The ‘Minor’ Discomforts of Pregnancy

I have a friend who is expecting her first baby any day now. She just returned from Russia, where she was teaching English, and last week she called me from her home in Oakland and said she desperately needed someone with a truck to pick up her mother and a bunch of baby paraphernalia at San Francisco’s International Airport.

“I’m afraid you’re the only person I know with a pickup truck,” she explained, “and to tell you the truth, even if I had one, I don’t think I feel up to going all the way out to the airport.”

“Are you sick?”

 “Of course not, silly.  I’m nine months pregnant.”

After I had safely delivered one grandmother-to-be and enough baby paraphernalia to set up a daycare center to my friend’s apartment in Oakland, I found myself seated in the middle of a very uncomfortable couch with absolutely nothing to do. 

“Don’t go, Daryl, until we’ve had a chance to properly thank you,” shouted my friend from the kitchen, where she and her mother were engaged in a very animated reunion conversation which I was pretty sure was going to last for another couple of hours. So, as I often do in situations where I am trapped for a while, I looked around and grabbed the nearest book, which in this case, was lying on the coffee table. When I discovered it was entitled, Your Pregnancy Companion, I immediately returned it to its resting place, even though it appeared to be the only book in the whole room. A half-hour or so later, though, tired of eavesdropping on a conversation which always seemed to return to the subject of stretch marks, I picked up the book and began to read.
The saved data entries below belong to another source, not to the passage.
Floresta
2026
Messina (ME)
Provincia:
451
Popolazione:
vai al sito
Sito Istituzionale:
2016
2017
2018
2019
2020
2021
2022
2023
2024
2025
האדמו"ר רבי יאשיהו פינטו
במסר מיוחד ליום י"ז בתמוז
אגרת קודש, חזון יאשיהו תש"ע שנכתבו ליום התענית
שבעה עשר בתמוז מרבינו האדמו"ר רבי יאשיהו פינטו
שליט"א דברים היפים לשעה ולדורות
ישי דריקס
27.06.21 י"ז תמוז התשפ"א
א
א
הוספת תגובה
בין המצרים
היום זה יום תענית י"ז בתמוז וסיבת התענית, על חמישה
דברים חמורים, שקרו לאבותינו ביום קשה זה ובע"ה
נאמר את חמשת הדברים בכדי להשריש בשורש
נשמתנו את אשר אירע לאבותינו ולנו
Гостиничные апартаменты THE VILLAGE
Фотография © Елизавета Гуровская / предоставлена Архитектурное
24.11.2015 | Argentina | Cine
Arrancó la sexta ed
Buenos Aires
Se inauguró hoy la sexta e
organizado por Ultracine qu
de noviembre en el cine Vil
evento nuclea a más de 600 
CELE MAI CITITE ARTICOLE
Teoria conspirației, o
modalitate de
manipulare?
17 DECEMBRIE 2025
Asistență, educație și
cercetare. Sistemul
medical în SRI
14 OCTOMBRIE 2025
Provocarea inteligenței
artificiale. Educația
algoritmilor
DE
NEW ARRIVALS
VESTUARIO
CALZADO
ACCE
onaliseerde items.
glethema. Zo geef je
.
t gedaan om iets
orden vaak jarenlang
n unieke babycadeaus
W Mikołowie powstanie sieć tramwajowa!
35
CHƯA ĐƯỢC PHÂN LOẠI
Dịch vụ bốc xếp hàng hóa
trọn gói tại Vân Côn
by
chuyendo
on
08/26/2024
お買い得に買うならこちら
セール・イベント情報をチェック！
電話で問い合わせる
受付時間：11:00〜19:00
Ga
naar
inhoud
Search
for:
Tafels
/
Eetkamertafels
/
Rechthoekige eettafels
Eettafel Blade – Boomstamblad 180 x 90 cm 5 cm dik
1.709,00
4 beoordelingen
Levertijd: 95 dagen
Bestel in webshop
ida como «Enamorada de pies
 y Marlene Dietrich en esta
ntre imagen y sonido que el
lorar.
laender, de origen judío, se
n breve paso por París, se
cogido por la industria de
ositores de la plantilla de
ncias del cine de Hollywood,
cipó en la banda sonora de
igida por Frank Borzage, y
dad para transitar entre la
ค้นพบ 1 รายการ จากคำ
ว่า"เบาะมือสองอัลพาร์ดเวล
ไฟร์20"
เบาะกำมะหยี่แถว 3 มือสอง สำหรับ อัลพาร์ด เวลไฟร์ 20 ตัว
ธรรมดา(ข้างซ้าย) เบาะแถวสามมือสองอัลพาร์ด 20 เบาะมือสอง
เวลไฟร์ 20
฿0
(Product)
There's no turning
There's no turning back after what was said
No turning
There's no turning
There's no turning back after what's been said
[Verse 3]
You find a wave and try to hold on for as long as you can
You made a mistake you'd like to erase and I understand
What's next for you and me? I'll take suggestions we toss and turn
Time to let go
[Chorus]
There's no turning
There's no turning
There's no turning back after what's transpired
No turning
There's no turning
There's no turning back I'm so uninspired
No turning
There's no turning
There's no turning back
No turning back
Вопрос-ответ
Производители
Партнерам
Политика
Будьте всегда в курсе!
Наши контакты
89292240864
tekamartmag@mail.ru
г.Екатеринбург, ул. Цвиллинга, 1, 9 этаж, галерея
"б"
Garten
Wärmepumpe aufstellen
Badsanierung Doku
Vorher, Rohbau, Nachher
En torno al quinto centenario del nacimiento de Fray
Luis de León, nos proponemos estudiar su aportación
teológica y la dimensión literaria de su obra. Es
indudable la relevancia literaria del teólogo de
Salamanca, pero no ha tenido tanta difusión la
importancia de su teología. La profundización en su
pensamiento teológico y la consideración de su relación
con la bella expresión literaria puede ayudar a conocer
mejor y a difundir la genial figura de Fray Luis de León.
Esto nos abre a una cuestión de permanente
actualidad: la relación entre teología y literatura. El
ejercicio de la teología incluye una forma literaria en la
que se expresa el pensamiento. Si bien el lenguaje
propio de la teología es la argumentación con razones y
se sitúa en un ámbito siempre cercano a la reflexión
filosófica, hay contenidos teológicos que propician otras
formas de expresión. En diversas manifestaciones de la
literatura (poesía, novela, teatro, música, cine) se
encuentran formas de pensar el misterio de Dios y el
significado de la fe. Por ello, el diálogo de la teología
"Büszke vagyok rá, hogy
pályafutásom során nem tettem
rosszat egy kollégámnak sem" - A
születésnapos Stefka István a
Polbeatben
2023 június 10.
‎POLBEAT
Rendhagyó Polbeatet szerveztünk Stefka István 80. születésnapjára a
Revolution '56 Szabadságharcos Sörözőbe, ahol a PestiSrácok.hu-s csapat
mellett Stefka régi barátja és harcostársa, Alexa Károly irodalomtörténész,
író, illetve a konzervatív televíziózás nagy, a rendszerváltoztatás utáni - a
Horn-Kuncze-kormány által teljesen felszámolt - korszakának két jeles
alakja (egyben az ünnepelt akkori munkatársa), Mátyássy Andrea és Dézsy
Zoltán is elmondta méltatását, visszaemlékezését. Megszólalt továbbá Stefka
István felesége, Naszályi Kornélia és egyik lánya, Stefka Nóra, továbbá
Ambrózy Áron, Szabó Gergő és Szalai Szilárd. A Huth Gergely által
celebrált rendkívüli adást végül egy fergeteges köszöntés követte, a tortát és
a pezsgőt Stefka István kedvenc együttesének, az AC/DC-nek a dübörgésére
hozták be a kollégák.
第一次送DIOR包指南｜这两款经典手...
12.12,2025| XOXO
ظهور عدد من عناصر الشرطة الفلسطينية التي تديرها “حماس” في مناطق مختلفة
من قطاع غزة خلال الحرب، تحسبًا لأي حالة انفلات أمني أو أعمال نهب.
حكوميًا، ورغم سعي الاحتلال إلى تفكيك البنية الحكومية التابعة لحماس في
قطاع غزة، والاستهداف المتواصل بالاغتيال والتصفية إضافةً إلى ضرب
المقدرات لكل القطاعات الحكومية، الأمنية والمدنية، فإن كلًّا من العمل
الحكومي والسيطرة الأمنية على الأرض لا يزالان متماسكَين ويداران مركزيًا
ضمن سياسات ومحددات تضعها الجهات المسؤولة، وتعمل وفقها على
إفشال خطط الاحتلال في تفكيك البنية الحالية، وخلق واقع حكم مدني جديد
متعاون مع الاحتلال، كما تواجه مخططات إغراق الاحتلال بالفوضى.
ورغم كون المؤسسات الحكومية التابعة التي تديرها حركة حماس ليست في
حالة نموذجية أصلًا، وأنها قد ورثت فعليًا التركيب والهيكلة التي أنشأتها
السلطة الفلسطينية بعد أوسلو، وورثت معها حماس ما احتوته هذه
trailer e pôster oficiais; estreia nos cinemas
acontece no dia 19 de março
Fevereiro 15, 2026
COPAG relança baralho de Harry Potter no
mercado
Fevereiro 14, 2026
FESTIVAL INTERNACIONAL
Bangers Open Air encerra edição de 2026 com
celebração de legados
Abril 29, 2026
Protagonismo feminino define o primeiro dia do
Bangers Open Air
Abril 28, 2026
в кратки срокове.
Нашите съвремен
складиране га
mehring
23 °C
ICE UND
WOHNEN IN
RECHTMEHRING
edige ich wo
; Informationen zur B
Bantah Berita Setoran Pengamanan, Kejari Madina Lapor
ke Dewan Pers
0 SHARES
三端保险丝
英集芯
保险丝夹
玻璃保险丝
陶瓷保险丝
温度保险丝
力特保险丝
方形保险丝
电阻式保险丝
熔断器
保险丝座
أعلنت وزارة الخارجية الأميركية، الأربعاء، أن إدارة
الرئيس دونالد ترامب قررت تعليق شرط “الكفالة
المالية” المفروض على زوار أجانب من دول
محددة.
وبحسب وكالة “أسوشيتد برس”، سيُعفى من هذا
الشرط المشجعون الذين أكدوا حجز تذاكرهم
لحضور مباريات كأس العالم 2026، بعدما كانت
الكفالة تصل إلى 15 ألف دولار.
It started off harmlessly enough, suggesting that pregnant women need to give up such things as weight-lifting, scuba diving, waterskiing, and of course, all racquet sports. But then, after thumbing through whole chapters on topics like swollen feet, frequent urination, lower back pain, and difficulty in breathing until the baby drops down (to where I have no idea), I stumbled across a section called “Your Body is Going to Change”, and things really began to go downhill from there. 

I reluctantly learned that pregnant women need to be prepared for such things as breast tenderness, fatigue, lightheadedness, morning sickness, numb or tingling limbs, and my personal favorite, increased saliva flow. They should also expect to gain approximately 31 pounds, broken down as follows: baby, 8 pounds; maternal fat and protein stores, 8 pounds; blood volume increases, 5 pounds; amniotic fluid, 3 pounds; uterus weight gain, 2 pounds; placenta, 2 pounds; and last but not least, breast enlargement, 3 pounds.

It also talked about such things as stretch marks, outbreaks of pimples, spider veins, new mole growth, and the terrible itching of the stomach that drives some women crazy.   

Then, just when I could force myself to read no further, there it was, the answer to the one question about pregnancy which had long perplexed me. And it actually had a name, the Linea Negra.

“Guess what I learned today?” I asked my wife with a smile when I finally returned home from Oakland later that night. 

“God only knows,” she said, not really paying any attention to me.

“Well,” I said with scholarly pride, “you remember that dark, vertical, hairy little line you used to get every time you got pregnant, you know, the one that went right past your belly button and climbed all the way up to your stomach? Well, you’re not going to believe this, but that darn thing actually has a name.”

“Who cares!” she shouted, using the same exact words she had employed ten years earlier, right after the birth of our 4th child, when I happened to mention to her that I thought getting a vasectomy might be a little painful.